*** Input data Section Begins ***

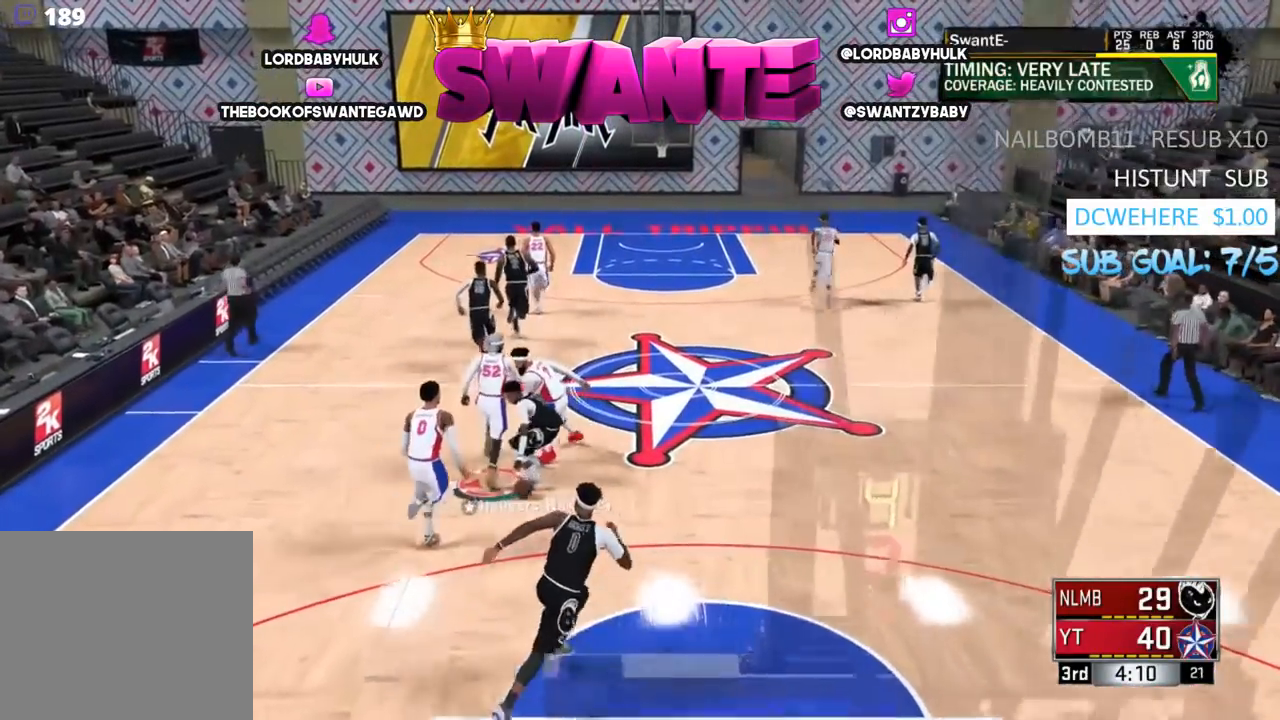
{"buttons": [], "left_stick": "down-right", "right_stick": "center", "events": [[100, "R2", "up"], [433, "left_stick", "down-right"]]}
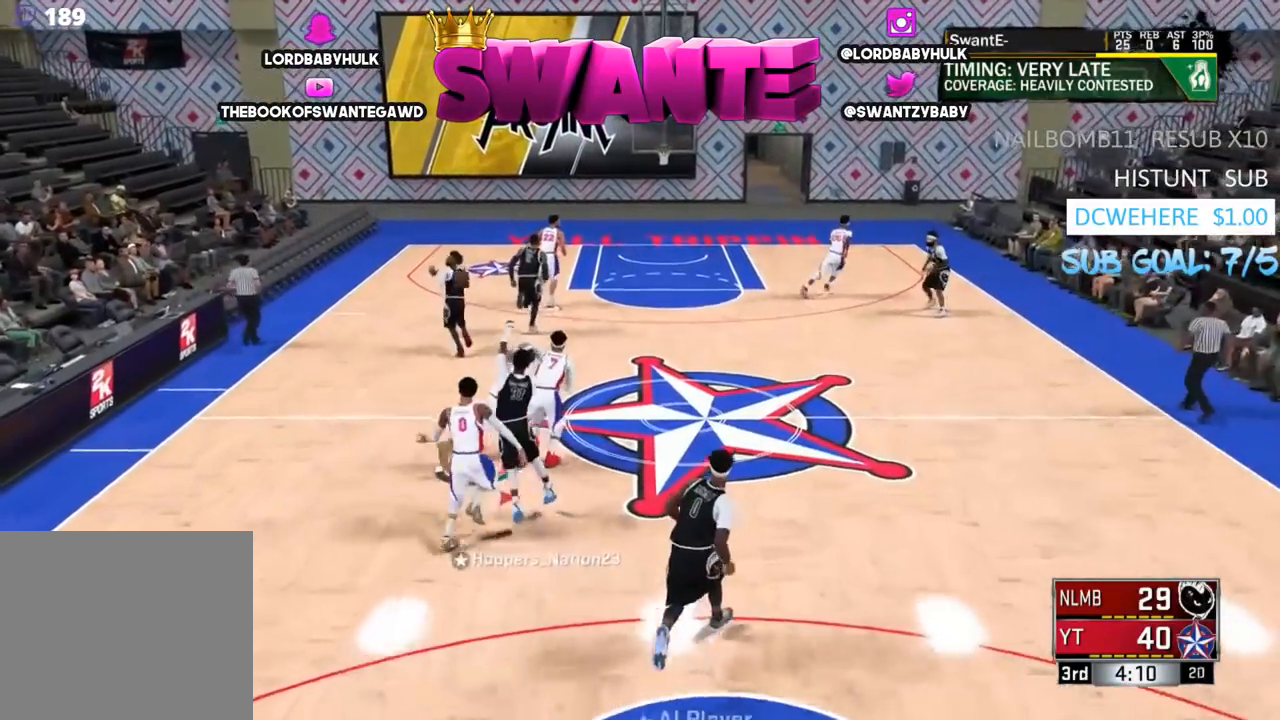
{"buttons": ["R2", "L3"], "left_stick": "up", "right_stick": "center", "events": [[100, "left_stick", "up-right"], [167, "R2", "down"], [217, "left_stick", "up"], [417, "L3", "down"]]}
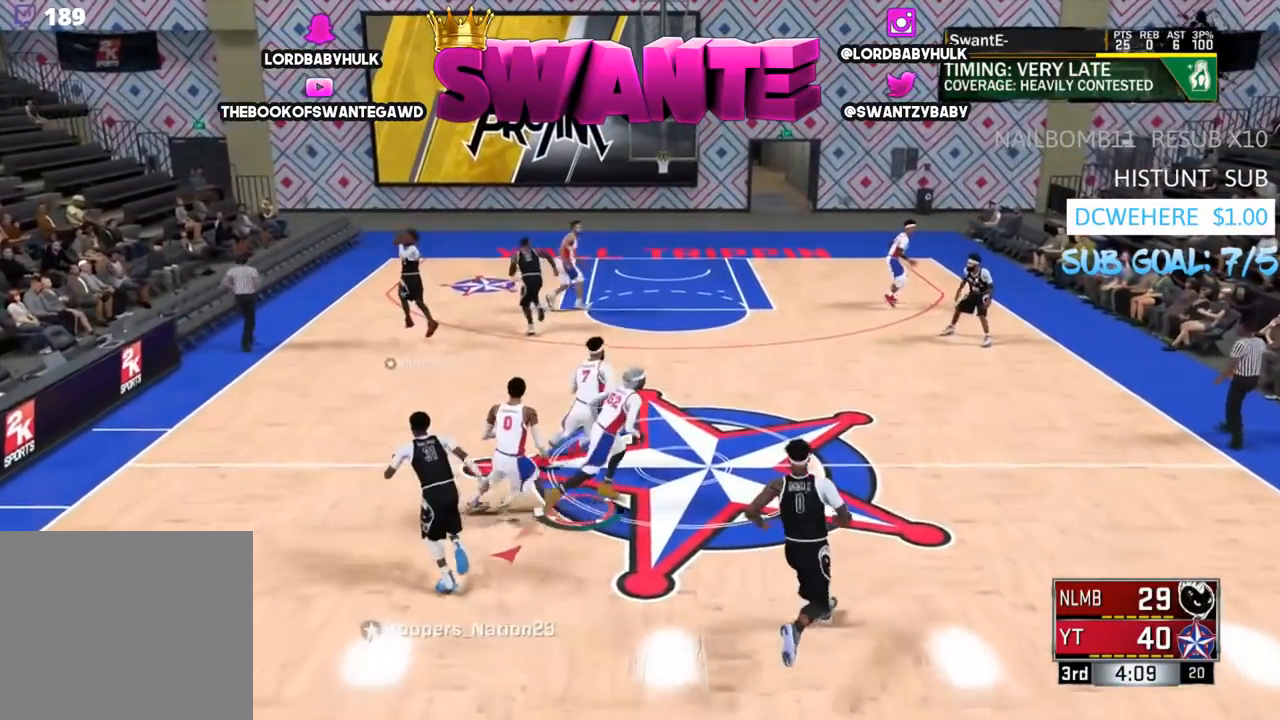
{"buttons": ["R2", "L3"], "left_stick": "up-left", "right_stick": "center", "events": [[217, "left_stick", "up-left"]]}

*** Input data Section Ends ***

Skipping all images, output the listing exactly.

__The completed task__
{"buttons": [], "left_stick": "down-right", "right_stick": "center", "events": [[100, "R2", "up"], [433, "left_stick", "down-right"]]}
{"buttons": ["R2", "L3"], "left_stick": "up", "right_stick": "center", "events": [[100, "left_stick", "up-right"], [167, "R2", "down"], [217, "left_stick", "up"], [417, "L3", "down"]]}
{"buttons": ["R2", "L3"], "left_stick": "up-left", "right_stick": "center", "events": [[217, "left_stick", "up-left"]]}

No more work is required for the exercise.